* [GIVEN REQUEST] From the material below, extract and copy every line that contains the string "vein".

* Start DATA *

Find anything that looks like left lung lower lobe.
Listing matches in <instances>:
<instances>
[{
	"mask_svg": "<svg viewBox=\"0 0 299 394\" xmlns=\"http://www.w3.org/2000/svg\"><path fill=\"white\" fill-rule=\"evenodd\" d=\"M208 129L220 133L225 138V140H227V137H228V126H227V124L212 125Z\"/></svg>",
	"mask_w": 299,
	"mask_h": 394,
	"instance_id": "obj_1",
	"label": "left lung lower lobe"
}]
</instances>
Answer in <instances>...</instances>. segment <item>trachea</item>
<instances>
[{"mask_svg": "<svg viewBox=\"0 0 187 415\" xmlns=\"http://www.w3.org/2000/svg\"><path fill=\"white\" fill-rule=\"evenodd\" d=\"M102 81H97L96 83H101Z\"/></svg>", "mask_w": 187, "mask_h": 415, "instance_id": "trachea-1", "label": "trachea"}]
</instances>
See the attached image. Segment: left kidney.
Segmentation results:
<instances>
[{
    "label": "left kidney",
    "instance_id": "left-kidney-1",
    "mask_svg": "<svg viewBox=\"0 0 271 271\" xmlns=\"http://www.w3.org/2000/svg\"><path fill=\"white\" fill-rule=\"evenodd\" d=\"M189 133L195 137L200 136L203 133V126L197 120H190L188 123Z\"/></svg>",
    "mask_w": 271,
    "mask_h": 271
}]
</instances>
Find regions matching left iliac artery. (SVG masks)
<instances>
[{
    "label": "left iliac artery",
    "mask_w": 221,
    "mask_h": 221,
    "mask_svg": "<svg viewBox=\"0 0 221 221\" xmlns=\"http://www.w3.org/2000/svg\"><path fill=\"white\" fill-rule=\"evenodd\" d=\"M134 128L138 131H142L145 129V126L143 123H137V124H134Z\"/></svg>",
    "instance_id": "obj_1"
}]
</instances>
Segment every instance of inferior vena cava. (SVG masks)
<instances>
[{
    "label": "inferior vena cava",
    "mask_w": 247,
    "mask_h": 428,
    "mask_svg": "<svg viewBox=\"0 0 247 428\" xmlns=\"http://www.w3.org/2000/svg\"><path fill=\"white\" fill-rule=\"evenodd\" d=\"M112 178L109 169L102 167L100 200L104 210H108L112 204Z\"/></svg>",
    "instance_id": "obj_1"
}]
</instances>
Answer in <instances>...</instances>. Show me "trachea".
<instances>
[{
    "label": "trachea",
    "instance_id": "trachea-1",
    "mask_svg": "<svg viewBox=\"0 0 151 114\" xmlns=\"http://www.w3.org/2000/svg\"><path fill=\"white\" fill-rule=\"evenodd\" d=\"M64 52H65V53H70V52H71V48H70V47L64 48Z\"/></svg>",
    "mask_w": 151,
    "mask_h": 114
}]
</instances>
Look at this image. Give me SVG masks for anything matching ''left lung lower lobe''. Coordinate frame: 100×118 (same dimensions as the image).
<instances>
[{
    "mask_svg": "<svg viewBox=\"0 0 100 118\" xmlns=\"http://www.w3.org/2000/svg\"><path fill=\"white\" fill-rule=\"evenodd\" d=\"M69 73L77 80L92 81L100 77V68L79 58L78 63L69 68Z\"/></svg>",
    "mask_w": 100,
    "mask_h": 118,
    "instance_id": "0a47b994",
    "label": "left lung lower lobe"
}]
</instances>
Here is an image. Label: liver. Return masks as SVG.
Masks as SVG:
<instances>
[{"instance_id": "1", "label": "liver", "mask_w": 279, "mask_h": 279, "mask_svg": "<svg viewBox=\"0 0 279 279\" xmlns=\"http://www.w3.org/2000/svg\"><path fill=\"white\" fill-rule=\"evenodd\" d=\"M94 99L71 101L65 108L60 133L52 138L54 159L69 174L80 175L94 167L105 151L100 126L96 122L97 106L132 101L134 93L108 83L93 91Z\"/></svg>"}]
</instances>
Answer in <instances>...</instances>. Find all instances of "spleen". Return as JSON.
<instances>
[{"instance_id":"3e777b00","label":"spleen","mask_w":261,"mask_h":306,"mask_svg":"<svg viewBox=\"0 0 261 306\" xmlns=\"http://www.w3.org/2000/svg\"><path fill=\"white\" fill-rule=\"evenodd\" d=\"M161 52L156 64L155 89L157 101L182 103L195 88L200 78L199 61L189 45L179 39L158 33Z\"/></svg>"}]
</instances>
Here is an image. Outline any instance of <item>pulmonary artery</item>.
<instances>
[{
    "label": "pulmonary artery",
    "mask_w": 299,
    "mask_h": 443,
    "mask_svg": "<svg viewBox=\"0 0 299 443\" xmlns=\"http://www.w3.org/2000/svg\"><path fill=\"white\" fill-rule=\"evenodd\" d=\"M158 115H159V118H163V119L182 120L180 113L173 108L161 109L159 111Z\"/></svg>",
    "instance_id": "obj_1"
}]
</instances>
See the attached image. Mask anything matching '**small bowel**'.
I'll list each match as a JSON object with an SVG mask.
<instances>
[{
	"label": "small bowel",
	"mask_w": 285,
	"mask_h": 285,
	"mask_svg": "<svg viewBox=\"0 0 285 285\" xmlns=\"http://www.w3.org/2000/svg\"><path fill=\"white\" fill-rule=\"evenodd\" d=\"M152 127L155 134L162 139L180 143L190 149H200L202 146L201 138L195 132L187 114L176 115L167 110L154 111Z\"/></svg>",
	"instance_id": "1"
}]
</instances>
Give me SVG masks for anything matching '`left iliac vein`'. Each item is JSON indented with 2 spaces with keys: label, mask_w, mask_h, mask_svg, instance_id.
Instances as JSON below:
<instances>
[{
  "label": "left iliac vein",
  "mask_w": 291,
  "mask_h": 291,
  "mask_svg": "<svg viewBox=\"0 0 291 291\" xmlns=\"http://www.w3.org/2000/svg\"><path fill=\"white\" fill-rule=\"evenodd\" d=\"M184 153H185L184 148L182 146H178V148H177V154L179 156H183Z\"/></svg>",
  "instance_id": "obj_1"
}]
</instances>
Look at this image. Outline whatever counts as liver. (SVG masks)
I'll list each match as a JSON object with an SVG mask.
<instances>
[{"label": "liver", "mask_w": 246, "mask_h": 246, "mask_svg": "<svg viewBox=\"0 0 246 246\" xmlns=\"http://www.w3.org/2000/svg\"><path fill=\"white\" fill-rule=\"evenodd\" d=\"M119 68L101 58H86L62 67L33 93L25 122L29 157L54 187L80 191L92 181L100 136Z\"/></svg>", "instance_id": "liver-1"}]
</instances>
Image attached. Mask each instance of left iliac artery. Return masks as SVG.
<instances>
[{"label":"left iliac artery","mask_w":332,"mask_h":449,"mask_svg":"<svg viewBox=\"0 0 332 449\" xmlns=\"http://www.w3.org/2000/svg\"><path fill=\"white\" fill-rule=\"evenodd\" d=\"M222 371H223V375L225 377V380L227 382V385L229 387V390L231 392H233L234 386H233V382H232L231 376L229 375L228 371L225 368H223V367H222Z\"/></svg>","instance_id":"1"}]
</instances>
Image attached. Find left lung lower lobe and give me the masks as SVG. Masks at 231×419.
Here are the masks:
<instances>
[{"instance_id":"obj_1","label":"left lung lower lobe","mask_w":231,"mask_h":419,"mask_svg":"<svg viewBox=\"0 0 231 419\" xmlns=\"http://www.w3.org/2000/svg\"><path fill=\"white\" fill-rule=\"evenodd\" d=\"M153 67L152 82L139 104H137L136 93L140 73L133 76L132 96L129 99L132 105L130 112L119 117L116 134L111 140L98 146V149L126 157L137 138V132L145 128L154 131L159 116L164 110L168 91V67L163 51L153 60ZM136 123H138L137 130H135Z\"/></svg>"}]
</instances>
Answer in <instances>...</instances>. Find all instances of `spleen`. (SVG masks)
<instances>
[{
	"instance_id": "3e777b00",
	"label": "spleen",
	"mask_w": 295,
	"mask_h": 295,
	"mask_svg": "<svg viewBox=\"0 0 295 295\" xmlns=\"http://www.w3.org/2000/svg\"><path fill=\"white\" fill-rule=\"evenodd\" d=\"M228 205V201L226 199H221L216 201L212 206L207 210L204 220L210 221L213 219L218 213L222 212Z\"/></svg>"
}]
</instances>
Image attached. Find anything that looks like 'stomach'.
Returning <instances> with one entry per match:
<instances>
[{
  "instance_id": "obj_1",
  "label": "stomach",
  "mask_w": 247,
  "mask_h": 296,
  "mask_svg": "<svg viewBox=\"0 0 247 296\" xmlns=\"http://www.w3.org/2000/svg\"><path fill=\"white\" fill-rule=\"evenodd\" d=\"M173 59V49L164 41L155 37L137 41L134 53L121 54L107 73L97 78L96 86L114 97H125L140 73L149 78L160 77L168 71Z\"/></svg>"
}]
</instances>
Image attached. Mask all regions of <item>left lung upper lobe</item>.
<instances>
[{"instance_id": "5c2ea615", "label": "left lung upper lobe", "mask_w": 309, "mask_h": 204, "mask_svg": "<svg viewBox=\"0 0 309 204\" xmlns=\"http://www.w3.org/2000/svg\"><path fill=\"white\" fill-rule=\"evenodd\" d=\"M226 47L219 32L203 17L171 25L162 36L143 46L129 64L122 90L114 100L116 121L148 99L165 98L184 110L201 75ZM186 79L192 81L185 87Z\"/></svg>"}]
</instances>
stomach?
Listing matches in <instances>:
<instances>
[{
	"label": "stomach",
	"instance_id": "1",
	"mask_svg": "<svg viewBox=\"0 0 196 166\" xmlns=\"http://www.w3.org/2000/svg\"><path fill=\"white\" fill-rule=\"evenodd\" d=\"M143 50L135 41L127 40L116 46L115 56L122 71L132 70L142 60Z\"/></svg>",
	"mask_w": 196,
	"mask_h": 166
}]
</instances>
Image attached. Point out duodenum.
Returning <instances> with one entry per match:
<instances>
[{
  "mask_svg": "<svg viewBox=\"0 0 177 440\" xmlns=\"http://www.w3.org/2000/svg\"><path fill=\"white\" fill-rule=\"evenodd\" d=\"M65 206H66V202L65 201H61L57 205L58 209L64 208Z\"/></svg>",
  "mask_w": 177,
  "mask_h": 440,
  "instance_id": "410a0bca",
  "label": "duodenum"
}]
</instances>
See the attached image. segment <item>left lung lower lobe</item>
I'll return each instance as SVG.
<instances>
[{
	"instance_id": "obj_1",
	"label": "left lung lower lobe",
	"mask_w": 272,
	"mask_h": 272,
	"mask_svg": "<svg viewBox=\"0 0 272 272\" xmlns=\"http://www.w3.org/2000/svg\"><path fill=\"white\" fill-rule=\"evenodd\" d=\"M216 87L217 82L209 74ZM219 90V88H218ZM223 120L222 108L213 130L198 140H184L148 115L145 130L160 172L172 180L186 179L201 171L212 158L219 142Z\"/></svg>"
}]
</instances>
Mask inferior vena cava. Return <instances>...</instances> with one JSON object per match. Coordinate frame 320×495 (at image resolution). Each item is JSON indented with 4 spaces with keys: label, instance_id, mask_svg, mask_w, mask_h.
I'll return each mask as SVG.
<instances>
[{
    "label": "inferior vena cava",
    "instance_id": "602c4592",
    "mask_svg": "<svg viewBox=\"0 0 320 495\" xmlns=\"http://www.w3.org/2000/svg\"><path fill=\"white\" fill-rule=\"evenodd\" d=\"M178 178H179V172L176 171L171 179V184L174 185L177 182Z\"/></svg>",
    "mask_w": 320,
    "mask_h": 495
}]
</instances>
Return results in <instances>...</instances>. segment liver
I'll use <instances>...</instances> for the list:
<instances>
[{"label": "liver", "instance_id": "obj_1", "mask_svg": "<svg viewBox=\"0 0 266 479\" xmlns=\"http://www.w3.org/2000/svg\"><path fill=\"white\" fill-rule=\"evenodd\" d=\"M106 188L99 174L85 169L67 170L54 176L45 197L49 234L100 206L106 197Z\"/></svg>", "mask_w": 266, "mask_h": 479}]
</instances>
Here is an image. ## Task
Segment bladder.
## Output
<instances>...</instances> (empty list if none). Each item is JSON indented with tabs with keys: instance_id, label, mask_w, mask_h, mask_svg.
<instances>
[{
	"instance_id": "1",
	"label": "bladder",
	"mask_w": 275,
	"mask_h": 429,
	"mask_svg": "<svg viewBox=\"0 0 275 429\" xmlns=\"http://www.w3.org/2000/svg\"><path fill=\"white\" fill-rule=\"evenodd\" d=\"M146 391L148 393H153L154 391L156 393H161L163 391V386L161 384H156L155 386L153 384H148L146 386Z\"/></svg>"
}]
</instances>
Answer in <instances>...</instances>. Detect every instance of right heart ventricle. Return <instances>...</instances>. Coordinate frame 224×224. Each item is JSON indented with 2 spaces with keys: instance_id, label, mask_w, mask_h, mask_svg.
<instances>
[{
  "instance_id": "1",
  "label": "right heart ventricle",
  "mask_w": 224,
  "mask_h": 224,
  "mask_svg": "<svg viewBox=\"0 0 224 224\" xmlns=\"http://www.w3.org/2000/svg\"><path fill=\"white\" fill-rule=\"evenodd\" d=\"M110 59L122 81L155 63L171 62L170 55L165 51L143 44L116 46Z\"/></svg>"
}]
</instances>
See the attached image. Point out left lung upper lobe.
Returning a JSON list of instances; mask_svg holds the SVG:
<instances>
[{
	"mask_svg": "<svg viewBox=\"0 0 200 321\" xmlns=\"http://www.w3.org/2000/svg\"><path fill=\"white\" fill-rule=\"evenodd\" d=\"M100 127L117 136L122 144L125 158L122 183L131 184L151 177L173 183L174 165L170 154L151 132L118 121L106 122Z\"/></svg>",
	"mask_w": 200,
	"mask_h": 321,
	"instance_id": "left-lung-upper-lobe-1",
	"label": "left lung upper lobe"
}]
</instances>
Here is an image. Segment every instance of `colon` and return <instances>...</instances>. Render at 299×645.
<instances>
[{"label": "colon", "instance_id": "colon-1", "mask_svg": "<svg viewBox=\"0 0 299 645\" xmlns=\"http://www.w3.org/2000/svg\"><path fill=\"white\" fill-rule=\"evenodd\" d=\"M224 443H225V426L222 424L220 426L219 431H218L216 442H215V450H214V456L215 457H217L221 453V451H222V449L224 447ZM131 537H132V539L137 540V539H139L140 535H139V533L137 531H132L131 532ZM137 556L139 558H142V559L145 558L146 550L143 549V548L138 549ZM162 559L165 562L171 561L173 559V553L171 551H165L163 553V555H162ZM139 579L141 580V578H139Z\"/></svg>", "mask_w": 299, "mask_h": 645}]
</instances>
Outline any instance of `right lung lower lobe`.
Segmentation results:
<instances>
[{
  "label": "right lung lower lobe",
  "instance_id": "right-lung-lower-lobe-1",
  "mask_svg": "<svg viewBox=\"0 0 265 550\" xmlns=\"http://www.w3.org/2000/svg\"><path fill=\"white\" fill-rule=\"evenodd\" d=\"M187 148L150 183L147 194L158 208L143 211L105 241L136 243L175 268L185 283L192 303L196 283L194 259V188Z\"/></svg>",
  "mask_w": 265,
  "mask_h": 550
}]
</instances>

* End DATA *

* [REPLY]
Give me SVG masks for anything matching '`left iliac vein`'. Each item is JSON indented with 2 spaces with keys: label, mask_w, mask_h, mask_svg, instance_id.
  "label": "left iliac vein",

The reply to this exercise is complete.